[107-2] Applied Deep Learning - Cartoon Face Generation

In this project, we are trying to implement supervised conditional generation on CartoonSet dataset. The simple method is to use ACGAN structure with adversarial loss and auxiliary loss jointly. Moreover, we applied different GAN loss and useful techniques to improve the performance.

Best Image Results

Usage

Training

  • Git clone the code and install package
git clone https://github.com/hsiehjackson/Cartoon-Face-Generation.git
pip install -r requirements
  • Download files and extract zip file
bash download.sh
unzip download.zip
  • Train ACGAN with different model (default=concat and SN)
python src/acgan_train.py [folder_name] --generator_type=concat || noconcat --discriminator_type=noSN || SN || SNPJ
  • Train ACGAN with different loss (default=WGGP)
python src/acgan_train.py [folder_name] --loss_type=MM || NS || WGCP || WGGP || WGDIV
  • Files Saved
./saves/ (folder for all the files we save)
./saves/[folder_name]/models/ (folder for model checkpoints)
./saves/[folder_name]/train_sample/ (folder for some sample images when training)
./saves/[folder_name]/plot.json (model training procedure)

Testing

  • Test Your ACGAN
python src/acgan_test.py ./saves/[folder_name] [epoch_num] --seed=[YOUR SEED]
  • Test My Best ACGAN
python src/acgan_best.py  --seed=[YOUR SEED]
  • Test FID Score
cd test/FID_evaluation
python run_fid.py ../../saves/[folder_name]/test_images/ep-[epoch-num]/
  • Files Saved
./saves/[folder_name]/test_sample/ (sample images with specific model checkpoints)
./saves/[folder_name]/test_images/ep-[epoch_num]/ (folder for test FID images with specific model checkpoints)

Others

  • Plot training progress
python src/plot.py ./saves/[folder_name]/plot.json

Dataset Introdution

The original dataset has lots of attributes including 10 artwork, 4 color, and 4 proportion, which may be too complicated to learn. Therefore, we use the preprocessed images with small size and only 4 attributes, such as hair/eye/face color and w/wo glasses. The sample image is shown in the following and the label for each attribute is an one-hot vector. drawing

Baseline Framework

Our baseline network is ACGAN, shown in the following. However, we applied several techniques to help training GAN. Besides real images and one-hot condition, we alse need gaussian noise for the whole training procedure.

For the auxiliary loss, we use binary cross entropy loss, which we simply concatenate all one-hot encoding as the 1D condition. For the adversarial loss, we use several WGAN tricks.

Generator
drawing
Discriminator
drawing

Techniques for Training GAN

Model Condition on Label

With concatenation conditions, generator has a better ability to generate specific images. The concatenation would prevent the condition information from disappearing.

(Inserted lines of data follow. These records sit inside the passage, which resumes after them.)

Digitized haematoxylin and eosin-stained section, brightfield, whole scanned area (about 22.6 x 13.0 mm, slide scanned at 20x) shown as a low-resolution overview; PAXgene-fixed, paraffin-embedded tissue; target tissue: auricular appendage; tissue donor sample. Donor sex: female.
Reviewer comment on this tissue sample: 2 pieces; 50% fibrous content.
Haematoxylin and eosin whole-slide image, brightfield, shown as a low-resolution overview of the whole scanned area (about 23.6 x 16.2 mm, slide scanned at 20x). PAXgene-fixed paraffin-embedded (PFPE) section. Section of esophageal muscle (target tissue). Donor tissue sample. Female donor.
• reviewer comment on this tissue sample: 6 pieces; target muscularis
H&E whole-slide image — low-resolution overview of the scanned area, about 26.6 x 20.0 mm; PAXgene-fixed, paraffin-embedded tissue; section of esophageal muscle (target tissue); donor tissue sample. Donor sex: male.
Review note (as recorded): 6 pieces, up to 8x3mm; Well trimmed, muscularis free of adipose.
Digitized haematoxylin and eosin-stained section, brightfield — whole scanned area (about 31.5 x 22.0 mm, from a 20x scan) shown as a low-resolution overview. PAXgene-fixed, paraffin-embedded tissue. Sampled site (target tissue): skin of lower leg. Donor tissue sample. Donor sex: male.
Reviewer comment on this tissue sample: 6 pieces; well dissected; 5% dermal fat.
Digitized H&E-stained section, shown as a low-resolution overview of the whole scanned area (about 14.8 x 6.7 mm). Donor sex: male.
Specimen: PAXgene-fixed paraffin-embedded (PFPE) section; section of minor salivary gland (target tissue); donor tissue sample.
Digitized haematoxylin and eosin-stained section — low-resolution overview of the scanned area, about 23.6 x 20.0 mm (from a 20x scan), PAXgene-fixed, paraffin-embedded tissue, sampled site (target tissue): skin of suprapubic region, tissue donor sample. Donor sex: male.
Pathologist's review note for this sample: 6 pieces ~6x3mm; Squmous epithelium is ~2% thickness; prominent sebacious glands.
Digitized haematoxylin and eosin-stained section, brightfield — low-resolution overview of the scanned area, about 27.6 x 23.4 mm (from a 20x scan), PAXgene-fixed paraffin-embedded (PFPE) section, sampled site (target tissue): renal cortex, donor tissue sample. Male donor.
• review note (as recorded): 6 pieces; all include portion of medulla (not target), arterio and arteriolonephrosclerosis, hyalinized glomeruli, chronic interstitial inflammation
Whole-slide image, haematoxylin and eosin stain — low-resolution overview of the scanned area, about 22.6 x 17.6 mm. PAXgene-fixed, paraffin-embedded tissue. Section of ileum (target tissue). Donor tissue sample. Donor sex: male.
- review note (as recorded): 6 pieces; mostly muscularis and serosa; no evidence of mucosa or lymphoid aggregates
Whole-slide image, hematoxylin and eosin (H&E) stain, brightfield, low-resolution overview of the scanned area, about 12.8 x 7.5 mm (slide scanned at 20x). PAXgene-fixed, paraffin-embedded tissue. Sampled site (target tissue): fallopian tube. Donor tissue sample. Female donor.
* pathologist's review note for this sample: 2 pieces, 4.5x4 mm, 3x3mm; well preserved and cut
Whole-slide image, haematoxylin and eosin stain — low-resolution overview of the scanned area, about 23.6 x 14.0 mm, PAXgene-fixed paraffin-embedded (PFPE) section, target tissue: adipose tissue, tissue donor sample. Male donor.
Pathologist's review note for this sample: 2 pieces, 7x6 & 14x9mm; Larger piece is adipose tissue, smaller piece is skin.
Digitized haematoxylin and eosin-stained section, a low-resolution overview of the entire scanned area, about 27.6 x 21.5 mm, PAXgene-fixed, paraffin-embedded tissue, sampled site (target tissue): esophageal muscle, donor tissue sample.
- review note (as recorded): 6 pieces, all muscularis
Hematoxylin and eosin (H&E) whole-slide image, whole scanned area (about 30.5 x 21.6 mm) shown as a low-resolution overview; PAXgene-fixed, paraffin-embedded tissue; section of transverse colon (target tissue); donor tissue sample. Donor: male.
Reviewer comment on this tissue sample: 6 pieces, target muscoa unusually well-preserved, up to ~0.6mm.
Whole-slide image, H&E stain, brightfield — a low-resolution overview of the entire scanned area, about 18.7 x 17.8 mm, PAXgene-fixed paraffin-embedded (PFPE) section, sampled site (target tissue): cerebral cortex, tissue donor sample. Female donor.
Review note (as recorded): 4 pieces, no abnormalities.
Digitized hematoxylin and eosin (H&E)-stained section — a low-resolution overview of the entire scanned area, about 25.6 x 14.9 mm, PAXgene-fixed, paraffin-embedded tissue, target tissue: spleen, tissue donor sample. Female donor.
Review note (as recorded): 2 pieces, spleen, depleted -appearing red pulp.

Generator with hidden concatenation conditions
drawing

Unlike concatenation with condition, using projection can enable the discriminator to only use specific condition information to determine real/fake. This method may be more powerful because each conditions has different features to tell the real/fake.

Discriminator with conditions projection for adversarial loss
drawing

Spectral Normalization

Previous studies had showed spectral normalzation is so powerful to reduce mode collapse problems. We remove all the batch normalization layer and add spectral normalization layer after each convolution and linear layer on discriminator.

Techniques for Wasserstein Distance

There are several tricks on Wasserstein Distance to make the training procedure more stable. We implement WG-CLIP, WG-DIV, and WG-GP to show the difference performance. Our default setting is WG-GP.

Training Procedure Results

The best loss results for discriminator are higher fake loss and lower real loss while generator are both lower adversarial and auxillary loss.

From the following results, we can find generator with hidden concatenation condition give a more stable auxillary loss.

G without hidden condition G with hidden condition
drawing drawing

With spectral normalization, we can obtain an impressive result, which is stable and without any explosion. However, the initial procedure of projection methods may see some turbulance due to the difficulty to learn specific condition information for adversarial loss.

D with SN layer D with SN layer + projection
drawing drawing

Using clipping techniques, we can see a stable but easily-converged result which may limit the learning procedure. Considering divergence techniques, it is better than clipping but with more disturbance.

WG-CLIP WG-DIV
drawing drawing

FID Results

The default setting for our stucture is using generator hidden concatenation condition and discriminator WG-GP adversarial loss.

Default without hidden WG Clip WG DIV SN SN+Proj
Epoch 300 200 400 500 450 800
FID↓ 89 131 216 55 62 44